Working Papers

Monetary Policy, Capital Controls, and International Portfolios (new draft! ) JMP version Slides 

Abstract: I study optimal monetary policy and capital controls in a small open economy model with nominal rigidities, incomplete markets, and cross-border holdings of assets denominated in home and foreign currency. Monetary policy can enhance risk sharing across countries by influencing exchange rates. The strength of this channel depends on the international portfolio, giving rise to a potential rationale for capital controls. I develop an approximation method that allows me to characterize the optimal policy explicitly. I show that optimal monetary policy is a weighted average of an inflation target and an insurance target and characterize the optimal weight sharply. Perhaps surprisingly, as insurance considerations become more important, home-currency positions become larger, and the realized excess return volatility of home-currency assets actually decreases, rather than increases as one would expect with exogenous portfolios. In addition, I find that private portfolio decisions in small open economies are approximately efficient so that differential capital controls on foreign- vs. home-currency assets are not necessary.

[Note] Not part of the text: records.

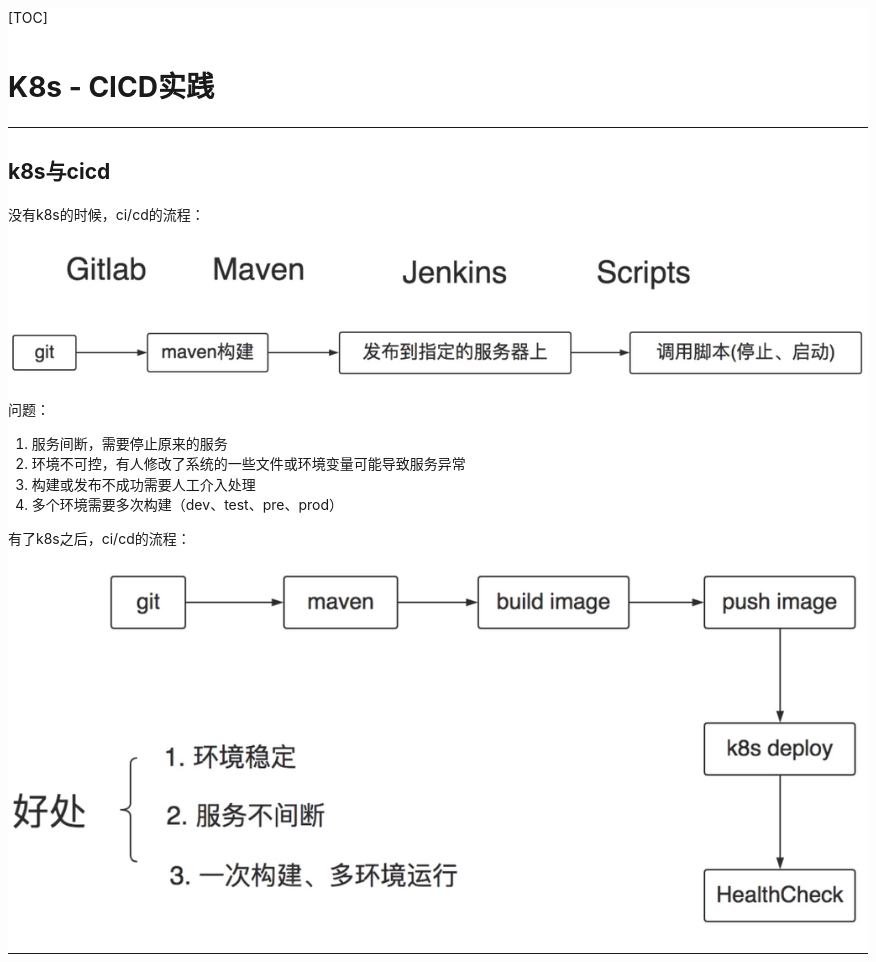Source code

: [TOC]


# K8s - CICD实践

----------


## k8s与cicd

没有k8s的时候，ci/cd的流程：

![k8s前](k8s_cicd实践.assets/171541_b813f7e7_1765987.png "屏幕截图.png")

问题：
1. 服务间断，需要停止原来的服务
2. 环境不可控，有人修改了系统的一些文件或环境变量可能导致服务异常
3. 构建或发布不成功需要人工介入处理
4. 多个环境需要多次构建（dev、test、pre、prod）

有了k8s之后，ci/cd的流程：

![k8s后](k8s_cicd实践.assets/171553_b0caa4d5_1765987.png "屏幕截图.png")

----------

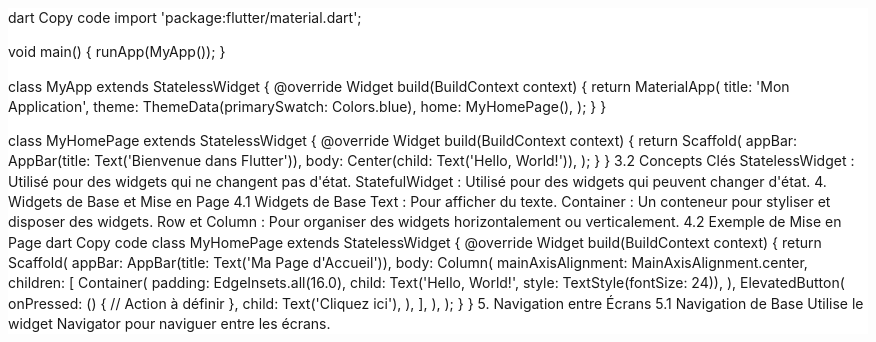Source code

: dart
Copy code
import 'package:flutter/material.dart';

void main() {
  runApp(MyApp());
}

class MyApp extends StatelessWidget {
  @override
  Widget build(BuildContext context) {
    return MaterialApp(
      title: 'Mon Application',
      theme: ThemeData(primarySwatch: Colors.blue),
      home: MyHomePage(),
    );
  }
}

class MyHomePage extends StatelessWidget {
  @override
  Widget build(BuildContext context) {
    return Scaffold(
      appBar: AppBar(title: Text('Bienvenue dans Flutter')),
      body: Center(child: Text('Hello, World!')),
    );
  }
}
3.2 Concepts Clés
StatelessWidget : Utilisé pour des widgets qui ne changent pas d'état.
StatefulWidget : Utilisé pour des widgets qui peuvent changer d'état.
4. Widgets de Base et Mise en Page
4.1 Widgets de Base
Text : Pour afficher du texte.
Container : Un conteneur pour styliser et disposer des widgets.
Row et Column : Pour organiser des widgets horizontalement ou verticalement.
4.2 Exemple de Mise en Page
dart
Copy code
class MyHomePage extends StatelessWidget {
  @override
  Widget build(BuildContext context) {
    return Scaffold(
      appBar: AppBar(title: Text('Ma Page d\'Accueil')),
      body: Column(
        mainAxisAlignment: MainAxisAlignment.center,
        children: <Widget>[
          Container(
            padding: EdgeInsets.all(16.0),
            child: Text('Hello, World!', style: TextStyle(fontSize: 24)),
          ),
          ElevatedButton(
            onPressed: () {
              // Action à définir
            },
            child: Text('Cliquez ici'),
          ),
        ],
      ),
    );
  }
}
5. Navigation entre Écrans
5.1 Navigation de Base
Utilise le widget Navigator pour naviguer entre les écrans.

Firm Export Dynamics in Interdependent Markets (with  Alonso Alfaro-Ureña, Juan Manuel Castro-Vincenzi, and Eduardo Morales)

We estimate a model of firm export dynamics featuring cross-country complementarities. The firm decides where to export by solving a dynamic combinatorial discrete choice problem, for which we develop a solution algorithm that overcomes the computational challenges inherent to the large dimensionality of its state space and choice set. According to our estimated model, firms enjoy cost reductions when exporting to countries geographically or linguistically close to each other, or that share deep trade agreements. Countries, especially small ones, sharing these traits with attractive destinations receive significantly more exports than in the absence of complementarities.

Export Survival with Uncertainty and Experimentation (with Juan Carlos Hallak)

Abstract: Two central facts characterize the dynamics of firm exports. One is the known fact that export survival rates are strikingly low one year after entering a foreign market. The other is the novel fact that re-entrants in export markets are more likely to survive than first-time entrants. Existing models of exporter dynamics cannot explain these two facts. In this paper, we develop a tractable model of exporter dynamics that can explain them by introducing uncertainty and experimentation. The model delivers analytical predictions on survival probabilities upon entry in a foreign market. In addition to the two facts, the model can also explain other exporter dynamics facts that have been the focus of previous work. We test the main mechanism of the model by exploiting variation in the degree of uncertainty across products and markets. The results support the relevance of uncertainty and experimentation as a central feature that characterizes exporter dynamics.